# EXERCISE OBJECTIVE
Would you return, word for word, the lines of the data below from the line with "tilt_deg: -8.4" through the line with "exposure_s: 1/129", and no others?

# Records from a data source
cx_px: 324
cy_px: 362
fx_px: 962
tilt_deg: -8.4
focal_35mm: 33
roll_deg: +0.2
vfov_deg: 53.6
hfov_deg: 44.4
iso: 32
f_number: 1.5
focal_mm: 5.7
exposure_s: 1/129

--

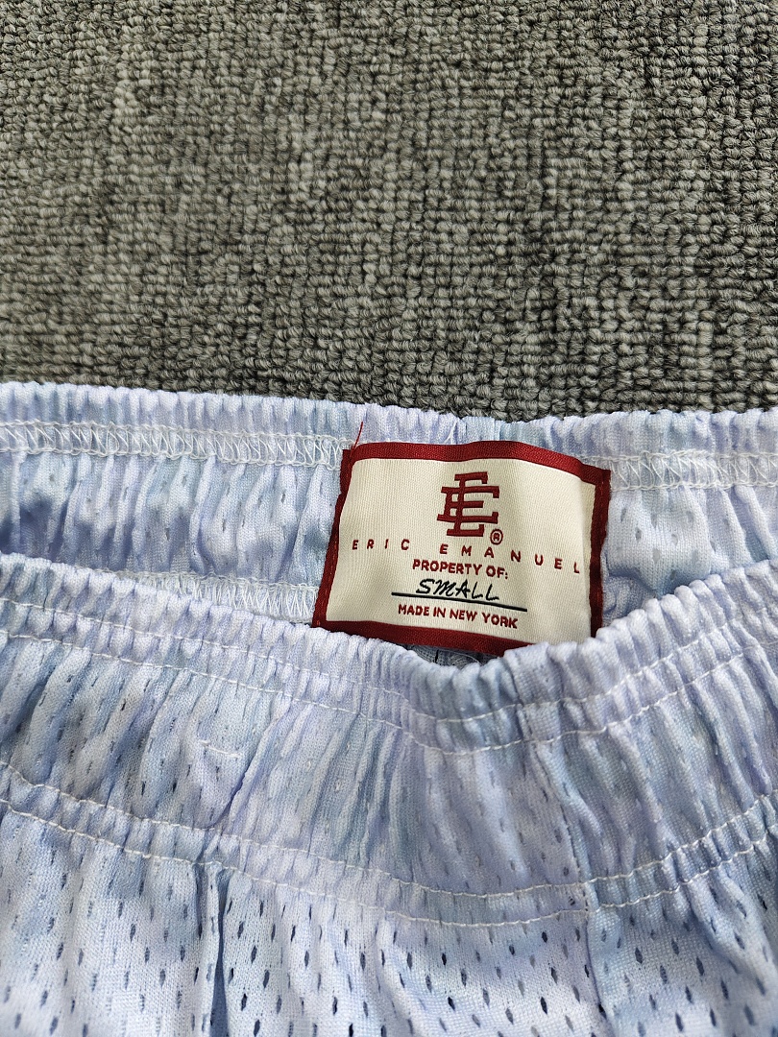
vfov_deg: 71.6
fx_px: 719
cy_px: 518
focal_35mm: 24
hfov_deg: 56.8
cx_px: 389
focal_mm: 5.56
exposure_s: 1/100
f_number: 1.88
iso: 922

# THE COMPLETED TASK
tilt_deg: -8.4
focal_35mm: 33
roll_deg: +0.2
vfov_deg: 53.6
hfov_deg: 44.4
iso: 32
f_number: 1.5
focal_mm: 5.7
exposure_s: 1/129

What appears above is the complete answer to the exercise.